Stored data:
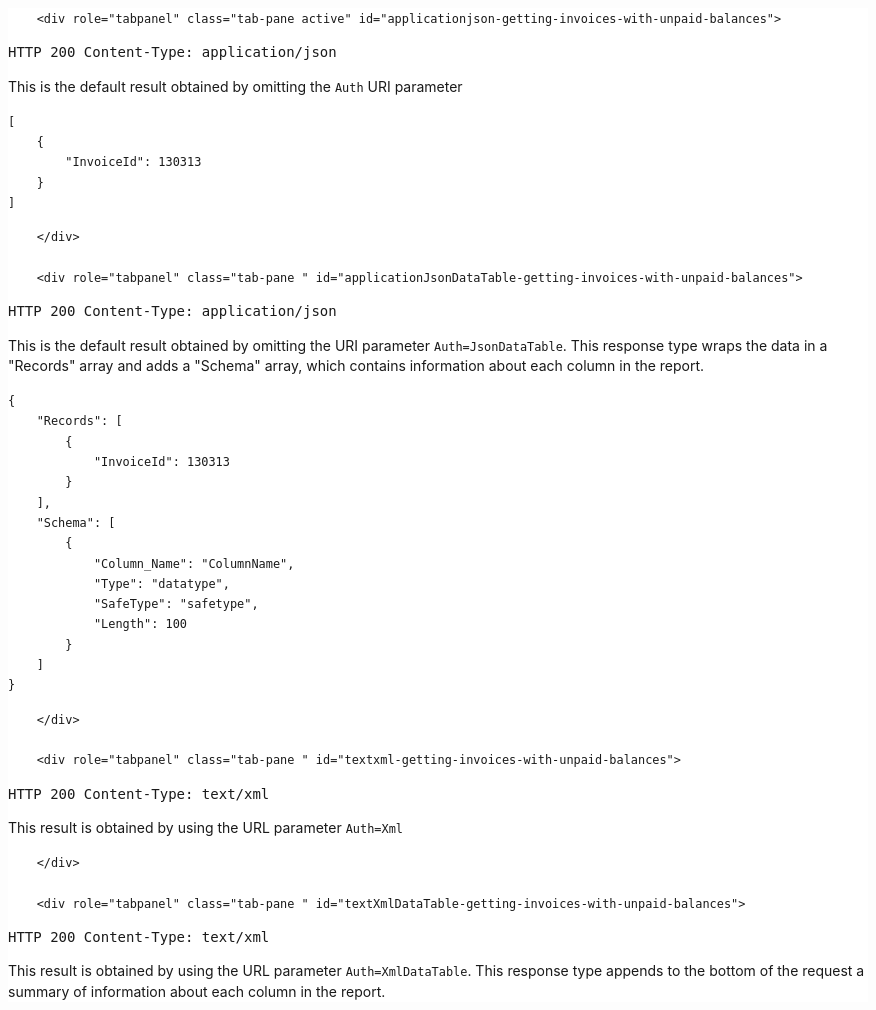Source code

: <div class="tab-content"> 
    
        <div role="tabpanel" class="tab-pane active" id="applicationjson-getting-invoices-with-unpaid-balances">
             
<pre>HTTP 200 Content-Type: application/json</pre>
<p>This is the default result obtained by omitting the <code>Auth</code> URI parameter</p>
<pre><code class="language-csharp">[
    {
        "InvoiceId": 130313
    }
]</code></pre>      
            
        </div>
    
        <div role="tabpanel" class="tab-pane " id="applicationJsonDataTable-getting-invoices-with-unpaid-balances">
             
<pre>HTTP 200 Content-Type: application/json</pre>
<p>This is the default result obtained by omitting the URI parameter <code>Auth=JsonDataTable</code>. This response type wraps the data in a "Records" array and adds a "Schema" array, which contains information about each column in the report.
</p>
<pre><code class="language-csharp">{
    "Records": [
        {
            "InvoiceId": 130313
        }
    ],
    "Schema": [
        {
            "Column_Name": "ColumnName",
            "Type": "datatype",
            "SafeType": "safetype",
            "Length": 100
        }
    ]
}</code></pre>
            
        </div>
    
        <div role="tabpanel" class="tab-pane " id="textxml-getting-invoices-with-unpaid-balances">
            
<pre>HTTP 200 Content-Type: text/xml</pre>
<p>This result is obtained by using the URL parameter <code>Auth=Xml</code></p>
<pre><code class="language-xml"><script><Table>
  <Record>
    <InvoiceId>130313</InvoiceId>
  </Record>
</Table></script></code></pre>
            
        </div>
    
        <div role="tabpanel" class="tab-pane " id="textXmlDataTable-getting-invoices-with-unpaid-balances">
            
<pre>HTTP 200 Content-Type: text/xml</pre>
<p>This result is obtained by using the URL parameter <code>Auth=XmlDataTable</code>. This response type appends to the bottom of the request a summary of information about each column in the report.
</p>
<pre><code class="language-xml"><script><Table>
  <Record>
    <InvoiceId>130313</InvoiceId>
  </Record>
  <Schema>
    <Column_Name>ColumnName</Column_Name>
    <Type>datatybe</Type>
    <SafeType>safetype</SafeType>
    <Length>100</Length>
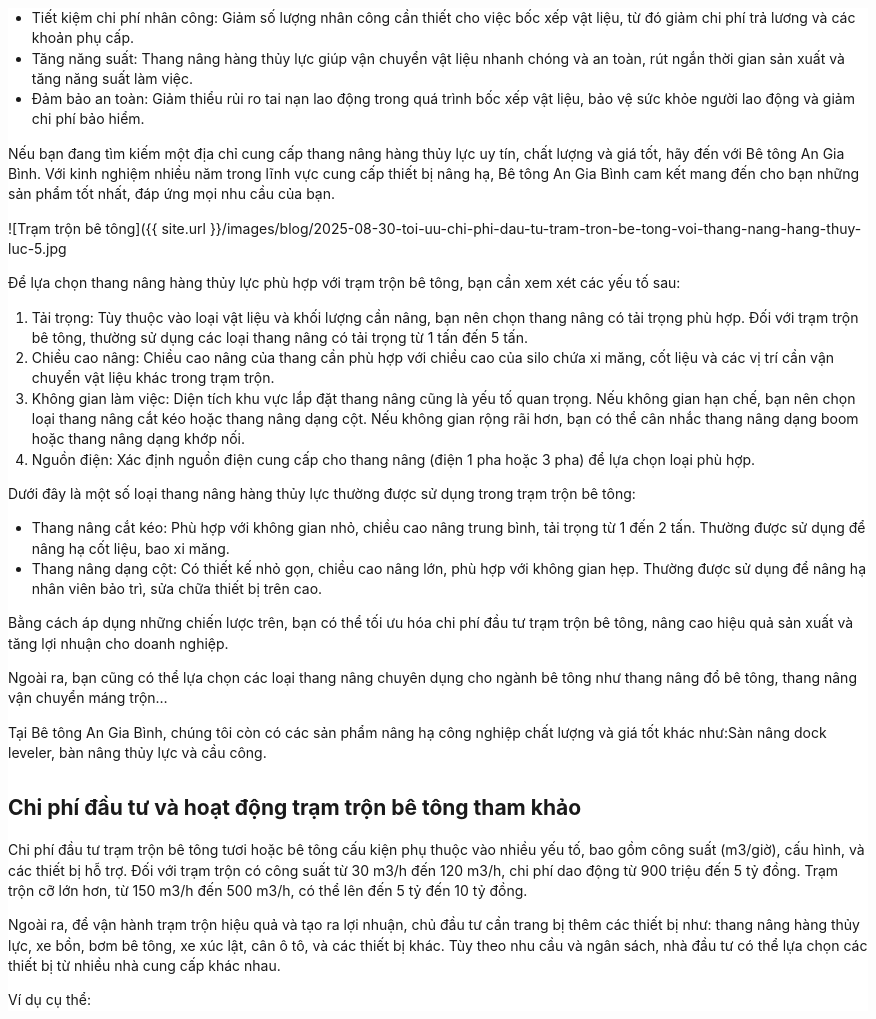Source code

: - Tiết kiệm chi phí nhân công: Giảm số lượng nhân công cần thiết cho việc bốc xếp vật liệu, từ đó giảm chi phí trả lương và các khoản phụ cấp.
- Tăng năng suất: Thang nâng hàng thủy lực giúp vận chuyển vật liệu nhanh chóng và an toàn, rút ngắn thời gian sản xuất và tăng năng suất làm việc.
- Đảm bảo an toàn: Giảm thiểu rủi ro tai nạn lao động trong quá trình bốc xếp vật liệu, bảo vệ sức khỏe người lao động và giảm chi phí bảo hiểm.

Nếu bạn đang tìm kiếm một địa chỉ cung cấp thang nâng hàng thủy lực uy tín, chất lượng và giá tốt, hãy đến với Bê tông An Gia Bình. Với kinh nghiệm nhiều năm trong lĩnh vực cung cấp thiết bị nâng hạ, Bê tông An Gia Bình cam kết mang đến cho bạn những sản phẩm tốt nhất, đáp ứng mọi nhu cầu của bạn.


![Trạm trộn bê tông]({{ site.url }}/images/blog/2025-08-30-toi-uu-chi-phi-dau-tu-tram-tron-be-tong-voi-thang-nang-hang-thuy-luc-5.jpg

Để lựa chọn thang nâng hàng thủy lực phù hợp với trạm trộn bê tông, bạn cần xem xét các yếu tố sau:

1. Tải trọng: Tùy thuộc vào loại vật liệu và khối lượng cần nâng, bạn nên chọn thang nâng có tải trọng phù hợp. Đối với trạm trộn bê tông, thường sử dụng các loại thang nâng có tải trọng từ 1 tấn đến 5 tấn.
2. Chiều cao nâng: Chiều cao nâng của thang cần phù hợp với chiều cao của silo chứa xi măng, cốt liệu và các vị trí cần vận chuyển vật liệu khác trong trạm trộn.
3. Không gian làm việc: Diện tích khu vực lắp đặt thang nâng cũng là yếu tố quan trọng. Nếu không gian hạn chế, bạn nên chọn loại thang nâng cắt kéo hoặc thang nâng dạng cột. Nếu không gian rộng rãi hơn, bạn có thể cân nhắc thang nâng dạng boom hoặc thang nâng dạng khớp nối.
4. Nguồn điện: Xác định nguồn điện cung cấp cho thang nâng (điện 1 pha hoặc 3 pha) để lựa chọn loại phù hợp.

Dưới đây là một số loại thang nâng hàng thủy lực thường được sử dụng trong trạm trộn bê tông:

- Thang nâng cắt kéo: Phù hợp với không gian nhỏ, chiều cao nâng trung bình, tải trọng từ 1 đến 2 tấn. Thường được sử dụng để nâng hạ cốt liệu, bao xi măng.
- Thang nâng dạng cột: Có thiết kế nhỏ gọn, chiều cao nâng lớn, phù hợp với không gian hẹp. Thường được sử dụng để nâng hạ nhân viên bảo trì, sửa chữa thiết bị trên cao.

Bằng cách áp dụng những chiến lược trên, bạn có thể tối ưu hóa chi phí đầu tư trạm trộn bê tông, nâng cao hiệu quả sản xuất và tăng lợi nhuận cho doanh nghiệp.

Ngoài ra, bạn cũng có thể lựa chọn các loại thang nâng chuyên dụng cho ngành bê tông như thang nâng đổ bê tông, thang nâng vận chuyển máng trộn…

Tại Bê tông An Gia Bình, chúng tôi còn có các sản phẩm nâng hạ công nghiệp chất lượng và giá tốt khác như:Sàn nâng dock leveler, bàn nâng thủy lực và cầu công.

## Chi phí đầu tư và hoạt động trạm trộn bê tông tham khảo

Chi phí đầu tư trạm trộn bê tông tươi hoặc bê tông cấu kiện phụ thuộc vào nhiều yếu tố, bao gồm công suất (m3/giờ), cấu hình, và các thiết bị hỗ trợ. Đối với trạm trộn có công suất từ 30 m3/h đến 120 m3/h, chi phí dao động từ 900 triệu đến 5 tỷ đồng. Trạm trộn cỡ lớn hơn, từ 150 m3/h đến 500 m3/h, có thể lên đến 5 tỷ đến 10 tỷ đồng.

Ngoài ra, để vận hành trạm trộn hiệu quả và tạo ra lợi nhuận, chủ đầu tư cần trang bị thêm các thiết bị như: thang nâng hàng thủy lực, xe bồn, bơm bê tông, xe xúc lật, cân ô tô, và các thiết bị khác. Tùy theo nhu cầu và ngân sách, nhà đầu tư có thể lựa chọn các thiết bị từ nhiều nhà cung cấp khác nhau.

Ví dụ cụ thể:
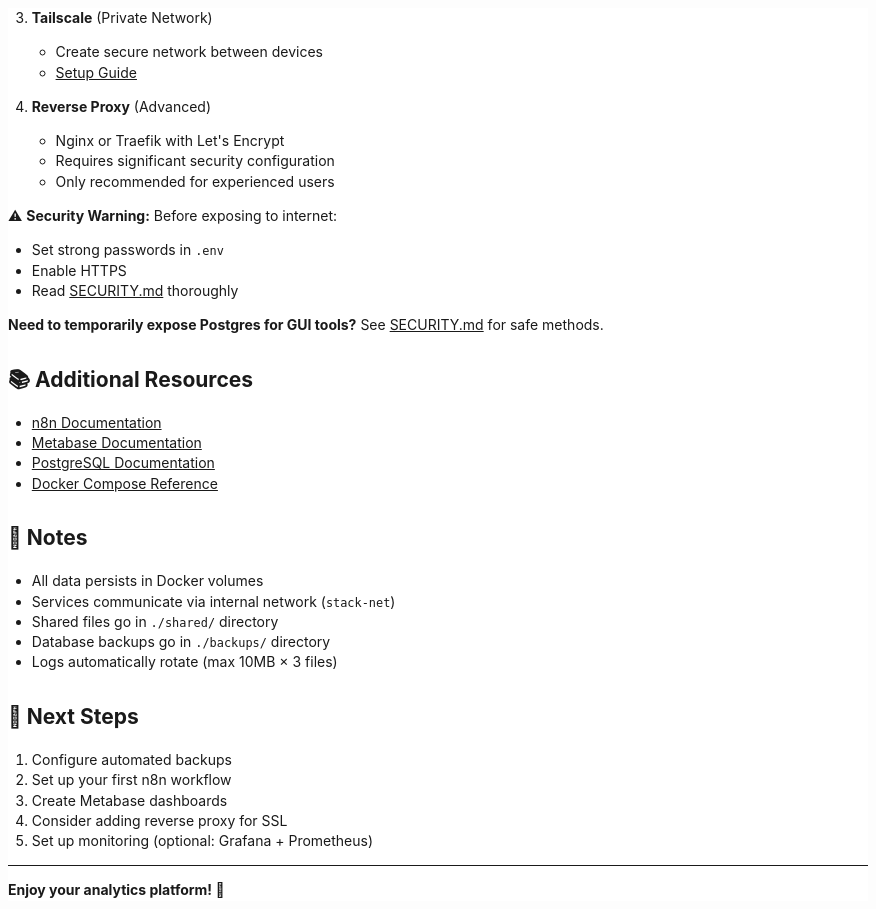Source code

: 3. **Tailscale** (Private Network)
   - Create secure network between devices
   - [Setup Guide](https://tailscale.com/kb/)

4. **Reverse Proxy** (Advanced)
   - Nginx or Traefik with Let's Encrypt
   - Requires significant security configuration
   - Only recommended for experienced users

⚠️ **Security Warning:** Before exposing to internet:
- Set strong passwords in `.env`
- Enable HTTPS
- Read [SECURITY.md](SECURITY.md) thoroughly

**Need to temporarily expose Postgres for GUI tools?**
See [SECURITY.md](SECURITY.md) for safe methods.

## 📚 Additional Resources

- [n8n Documentation](https://docs.n8n.io/)
- [Metabase Documentation](https://www.metabase.com/docs/latest/)
- [PostgreSQL Documentation](https://www.postgresql.org/docs/)
- [Docker Compose Reference](https://docs.docker.com/compose/)

## 📝 Notes

- All data persists in Docker volumes
- Services communicate via internal network (`stack-net`)
- Shared files go in `./shared/` directory
- Database backups go in `./backups/` directory
- Logs automatically rotate (max 10MB × 3 files)

## 🎯 Next Steps

1. Configure automated backups
2. Set up your first n8n workflow
3. Create Metabase dashboards
4. Consider adding reverse proxy for SSL
5. Set up monitoring (optional: Grafana + Prometheus)

---

**Enjoy your analytics platform! 🎉**

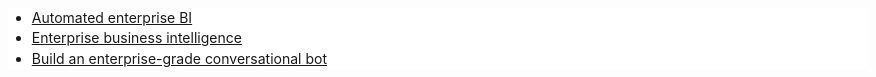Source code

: - [Automated enterprise BI](/azure/architecture/reference-architectures/data/enterprise-bi-adf)
- [Enterprise business intelligence](/azure/architecture/reference-architectures/data/enterprise-bi-synapse)
- [Build an enterprise-grade conversational bot](/azure/architecture/reference-architectures/ai/conversational-bot)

What to produce: Because only one stretch of the records is wanted, please output the lines from the one holding "- [PostgreSQL Documentation](https://www.postgresql.org/docs/)" through the one holding "- [Enterprise business" exactly, both included, and leave every picture out.

Task output:
- [PostgreSQL Documentation](https://www.postgresql.org/docs/)
- [Docker Compose Reference](https://docs.docker.com/compose/)

## 📝 Notes

- All data persists in Docker volumes
- Services communicate via internal network (`stack-net`)
- Shared files go in `./shared/` directory
- Database backups go in `./backups/` directory
- Logs automatically rotate (max 10MB × 3 files)

## 🎯 Next Steps

1. Configure automated backups
2. Set up your first n8n workflow
3. Create Metabase dashboards
4. Consider adding reverse proxy for SSL
5. Set up monitoring (optional: Grafana + Prometheus)

---

**Enjoy your analytics platform! 🎉**

Source code

: - [Automated enterprise BI](/azure/architecture/reference-architectures/data/enterprise-bi-adf)
- [Enterprise business intelligence](/azure/architecture/reference-architectures/data/enterprise-bi-synapse)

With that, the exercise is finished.